Why am I unable to display the picture though I already put it as img src=imageurl in the sencha view.
Note* I copied the imageurl link and tried to open up with a browser.
It will download a blank image.

[bluehipy]

In php you will have to return the result of json_encode to the standard output. In your example you just encode the $xml but you don't print / echo the result.


So I guess in the end of your file you need to set:


echo json_encode( $xml );



On the client, in the store definition, the rootProperty is not the 'entry'. There is some xpath `til the entry, like "feed.entry".


Also you can let the js read the xml if you want, ST2 has an xml reader

[muddsg]

Hi, yup i saw the xml reader before, but i didnt use it because i dont know how to put the credentials.
Need the username and password to access the url xml datasets, referring to my 'parsing the xml using php' picture, 'user' and 'pass'.
I hope you can give an example?
Sorry.

[bluehipy]

I could but I would totally ruin your learning experience

[bluehipy]

Joking...

You can package the request with your needed headers and call it from js as you do from php,

Code:

Ext.create('Ext.data.Store', {
    model: 'Entry',
    proxy: {
        type: 'ajax',
        headers:{
            "Authorisation": ur_custom_base64_encode(user+':'+passw),
            "UserAgent":'Foobar'
        },
        url : 'zaXMLprovideer/url/',
        reader: {
            type: 'xml',
            rootPorperty: 'feed entry'
        }
    },
});

or you can call a php script file that will do the request to "xml datasets" as you do now, and just return the xml response without json_encode-ing.

zaScript.php

PHP Code:

$user='';
$pass='';
...
$xml= new SimpleXmlElement(....);
echo $xml->asXML();
unset($things);
exit(); 


Code:

Ext.create('Ext.data.Store', {
    model: 'Entry',
    proxy: {
        type: 'ajax',
        url : 'zaScript.php',
        reader: {
            type: 'json',
            rootPorperty: 'feed entry'
        }
    },
});

[bluehipy]

Well, as you see I used there "ur_custom_base64_function" meaning there is no native js base64 encoding, (except mozilla) so you have to define the encoding function, there are a couple on internet.

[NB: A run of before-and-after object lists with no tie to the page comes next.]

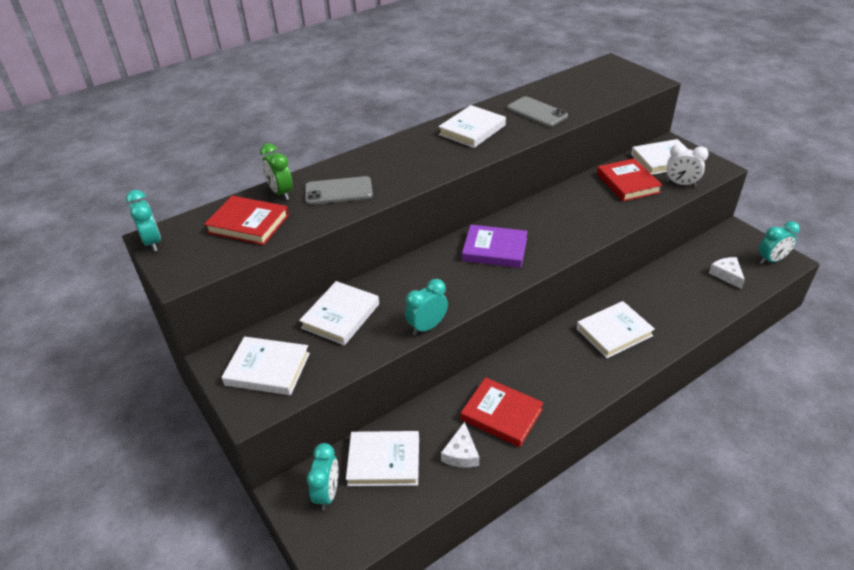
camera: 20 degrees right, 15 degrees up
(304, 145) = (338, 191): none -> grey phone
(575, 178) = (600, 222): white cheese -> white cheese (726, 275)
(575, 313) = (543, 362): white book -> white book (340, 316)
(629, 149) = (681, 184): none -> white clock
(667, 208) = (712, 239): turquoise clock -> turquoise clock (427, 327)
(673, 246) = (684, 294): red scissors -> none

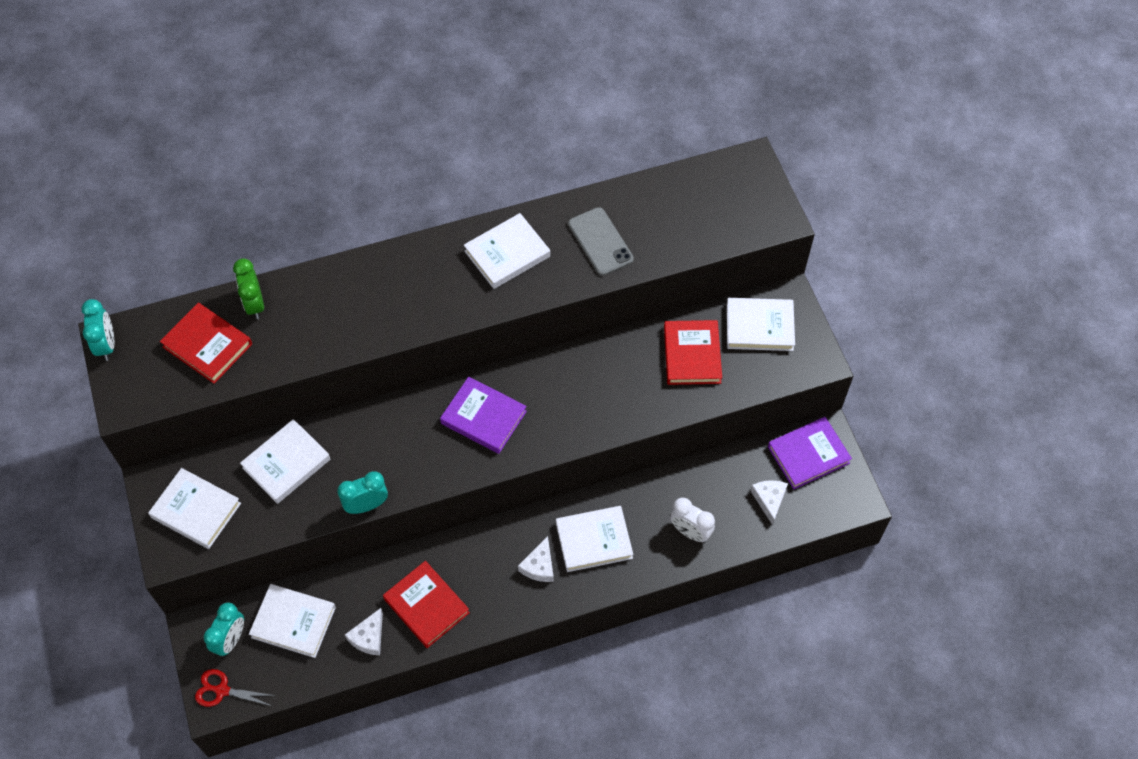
camera: 15 degrees right, 20 degrees up
(335, 542) = (222, 690): none -> red scissors
(338, 191) = (316, 320): grey phone -> none
(581, 360) = (539, 566): none -> white cheese
(681, 184) = (754, 376): white clock -> white clock (690, 532)
(732, 244) = (808, 455): none -> purple book
(771, 260) = (837, 494): turquoise clock -> none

Regarding the second approach, your model name is wrong in my opinion... "new" is not a good model name... model names shoud not be reserved words and should be uppercase. (but I don t think it is necesarily the issue in your case, fix it anyway)

The entry nodes have: id, title, summary, author, content, category... so there "title" and "updated" which you are specifying in model, that s fine.


On the view, again, the "new" naming thing is not inspired... change it maybe.

Also the code excerpt is not relevant to the cause, you should expose the listing part. and the store part.

Also check if php service is returning a valid xml as you expect.

[muddsg]

Ouh ok. I will change the name.

Another thing, i tried to return the xml response without json_encode-ing in the php using your example and in the console it will say 'You're trying to decode an invalid JSON String'

[bluehipy]

Maybe you kept the reader type to 'json' ?

[muddsg]

Sorry for the late reply. I solve it already.

i forgot to put this in the php.
header('Content-type: application/xml');

before the
echo $xml->asXML();